### [Texte source]
****************************************

Les chiffres qui pèsent: abandons et infanticides en recul

Et à en croire les chiffres de l’ASME, ils ont baissé de  quelques 70% depuis 2001. Pour mémoire, rien qu’entre 1997 et 2001 sur 4 ans, pas moins de 13 nouveau-nés avaient été abandonnés ou tués en Suisse, contre « seulement » 17 de 2001 à 2021 sur 20 ans, une fois les fenêtres à bébé mises en place !

Une idée née de drames

C’est la découverte d’un nourrisson tué dans un parc municipal de Bâle à l'été 1999, qui avait convaincu Dominik Müggler d’importer en Suisse le concept allemand des « Trappes à bébé ». La même année, le décès d’un autre bébé abandonné au bord du lac de Sihl, près d’Einsiedeln, avait aussi pesé lourd dans la balance. Même si ces fenêtres, sorte de version moderne des fameuses « Tours d’abandon » du Moyen-Âge, se sont imposées au fil des années comme une institution, elles continuent de déranger bien qu’il y en ait un millier dans le monde. Le comité sur les droits de l’enfant de l’ONU recommande ainsi leur interdiction. Pourquoi ? Principalement car cette pratique va à l’encontre du droit à connaitre son identité et d’être élevé par ses parents.

****************************************

### [Données enregistrées]

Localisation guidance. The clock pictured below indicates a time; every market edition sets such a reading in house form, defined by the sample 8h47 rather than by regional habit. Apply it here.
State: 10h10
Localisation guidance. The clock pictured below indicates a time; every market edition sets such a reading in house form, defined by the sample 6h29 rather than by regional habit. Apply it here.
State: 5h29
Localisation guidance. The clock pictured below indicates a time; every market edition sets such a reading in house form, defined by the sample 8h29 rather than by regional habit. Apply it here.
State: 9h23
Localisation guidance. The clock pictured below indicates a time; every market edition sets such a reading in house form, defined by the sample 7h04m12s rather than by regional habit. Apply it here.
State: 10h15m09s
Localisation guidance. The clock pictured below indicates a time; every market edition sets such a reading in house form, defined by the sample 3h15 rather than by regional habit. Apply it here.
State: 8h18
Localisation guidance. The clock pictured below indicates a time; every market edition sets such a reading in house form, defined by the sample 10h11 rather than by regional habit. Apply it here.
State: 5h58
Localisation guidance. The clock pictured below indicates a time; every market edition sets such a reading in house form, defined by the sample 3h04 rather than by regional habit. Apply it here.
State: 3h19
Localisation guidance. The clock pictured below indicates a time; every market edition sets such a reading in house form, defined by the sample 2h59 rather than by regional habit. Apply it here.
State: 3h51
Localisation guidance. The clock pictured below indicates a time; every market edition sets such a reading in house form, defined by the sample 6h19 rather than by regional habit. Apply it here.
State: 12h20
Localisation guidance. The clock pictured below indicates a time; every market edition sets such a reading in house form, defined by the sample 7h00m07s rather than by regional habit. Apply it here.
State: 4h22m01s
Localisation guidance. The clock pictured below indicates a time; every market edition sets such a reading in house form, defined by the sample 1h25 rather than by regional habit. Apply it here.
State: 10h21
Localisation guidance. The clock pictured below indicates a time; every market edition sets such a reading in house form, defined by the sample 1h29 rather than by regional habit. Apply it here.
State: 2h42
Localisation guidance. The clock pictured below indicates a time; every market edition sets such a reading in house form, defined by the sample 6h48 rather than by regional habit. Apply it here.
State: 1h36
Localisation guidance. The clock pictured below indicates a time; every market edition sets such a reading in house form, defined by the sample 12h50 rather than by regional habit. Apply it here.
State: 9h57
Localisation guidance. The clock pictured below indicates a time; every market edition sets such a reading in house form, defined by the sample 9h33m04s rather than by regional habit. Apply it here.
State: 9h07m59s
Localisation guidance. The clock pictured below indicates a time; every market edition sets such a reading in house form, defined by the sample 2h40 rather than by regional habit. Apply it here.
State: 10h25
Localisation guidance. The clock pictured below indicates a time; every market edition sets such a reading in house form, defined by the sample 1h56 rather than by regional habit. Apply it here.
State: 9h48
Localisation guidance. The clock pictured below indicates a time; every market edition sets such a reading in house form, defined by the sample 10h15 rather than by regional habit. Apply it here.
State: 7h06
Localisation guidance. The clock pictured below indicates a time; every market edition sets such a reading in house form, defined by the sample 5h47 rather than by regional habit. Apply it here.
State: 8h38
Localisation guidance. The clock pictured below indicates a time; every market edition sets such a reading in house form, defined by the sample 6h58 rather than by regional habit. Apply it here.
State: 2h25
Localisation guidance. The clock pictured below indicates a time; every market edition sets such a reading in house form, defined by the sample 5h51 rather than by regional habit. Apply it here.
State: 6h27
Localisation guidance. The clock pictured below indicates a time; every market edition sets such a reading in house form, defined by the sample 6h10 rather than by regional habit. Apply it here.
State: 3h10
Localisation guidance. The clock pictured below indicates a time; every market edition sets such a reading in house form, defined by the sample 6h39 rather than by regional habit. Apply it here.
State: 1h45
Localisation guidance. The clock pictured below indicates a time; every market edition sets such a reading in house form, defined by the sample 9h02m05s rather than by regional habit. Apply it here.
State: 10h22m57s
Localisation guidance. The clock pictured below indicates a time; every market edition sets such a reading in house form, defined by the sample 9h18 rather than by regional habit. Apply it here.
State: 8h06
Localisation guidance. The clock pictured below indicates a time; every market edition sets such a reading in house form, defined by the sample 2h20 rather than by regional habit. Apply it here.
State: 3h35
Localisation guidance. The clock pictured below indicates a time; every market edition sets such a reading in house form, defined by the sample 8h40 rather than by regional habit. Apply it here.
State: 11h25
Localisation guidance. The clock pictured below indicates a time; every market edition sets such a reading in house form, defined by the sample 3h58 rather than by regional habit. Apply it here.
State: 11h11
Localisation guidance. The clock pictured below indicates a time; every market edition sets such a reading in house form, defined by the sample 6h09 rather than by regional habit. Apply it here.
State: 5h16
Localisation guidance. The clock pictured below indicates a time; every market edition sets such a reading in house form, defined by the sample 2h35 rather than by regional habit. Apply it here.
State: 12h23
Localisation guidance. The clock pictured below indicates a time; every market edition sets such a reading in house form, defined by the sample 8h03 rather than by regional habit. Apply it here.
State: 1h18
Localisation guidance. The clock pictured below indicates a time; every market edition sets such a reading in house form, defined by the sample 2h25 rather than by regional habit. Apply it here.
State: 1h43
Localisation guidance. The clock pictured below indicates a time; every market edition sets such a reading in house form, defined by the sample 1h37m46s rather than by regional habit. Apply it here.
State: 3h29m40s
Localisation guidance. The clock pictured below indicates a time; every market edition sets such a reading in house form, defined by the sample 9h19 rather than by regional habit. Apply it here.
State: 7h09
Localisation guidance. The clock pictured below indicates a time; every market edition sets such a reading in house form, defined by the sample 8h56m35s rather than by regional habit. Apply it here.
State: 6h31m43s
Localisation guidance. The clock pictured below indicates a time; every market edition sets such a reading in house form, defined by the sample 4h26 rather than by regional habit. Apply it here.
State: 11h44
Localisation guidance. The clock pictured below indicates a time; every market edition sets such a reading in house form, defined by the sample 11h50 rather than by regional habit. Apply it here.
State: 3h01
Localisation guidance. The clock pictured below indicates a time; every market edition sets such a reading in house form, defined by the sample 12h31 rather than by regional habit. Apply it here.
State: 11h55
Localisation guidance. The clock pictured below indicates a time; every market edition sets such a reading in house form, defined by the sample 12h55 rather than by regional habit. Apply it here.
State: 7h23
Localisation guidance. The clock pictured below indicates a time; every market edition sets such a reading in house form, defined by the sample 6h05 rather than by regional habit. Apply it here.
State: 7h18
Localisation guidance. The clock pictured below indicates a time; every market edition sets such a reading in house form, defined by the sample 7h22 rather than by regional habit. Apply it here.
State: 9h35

****************************************

### [Travail à faire]
• 1. Relevez chacune des années citées dans le texte sur les fenêtres à bébé, dans leur ordre d’apparition.
• 2. Reprenez le texte sur les fenêtres à bébé à partir de sa dernière phrase, en y ajoutant un paragraphe.
Les données figurant plus haut constituent un matériau indépendant du texte source.

### [Corrigé de l’exercice]
• 1. 2001, 1997, 2021, 1999

• 2.
Le droit à l’identité face au droit à la vie

En 2005, le conseiller national Josef Zysiadis (Parti ouvrier et populaire/Canton de Vaud) demandait, via une motion au Parlement, la fermeture de la « fenêtre à bébé » d’Einsiedeln. À l’époque, le Conseil fédéral, avec la cheffe du département concerné, Simonetta Sommaruga, avait expliqué que l’installation d'une telle infrastructure « n'est tolérable qu'à la condition où elle sert d'aide d'urgence pour prévenir un meurtre ou un abandon d'enfant ». Sollicité à nouveau sur le sujet en 2016, suite à un postulat de la conseillère aux Etats et ex-sage-femme, Liliane Maury Pasquier (Parti socialiste/Canton de Genève), le Conseil fédéral avait fini par souligner cette évidence : « Sauver la vie d’un enfant pèse plus lourd dans la balance et de loin, que de lui garantir le droit à connaître ses origines. » Notons aussi que, dès 2001, une expertise légale du prestigieux cabinet d'avocats zurichois Homberger & Strehle avait certifié que la « fenêtre à bébé » répond aux exigences du droit suisse.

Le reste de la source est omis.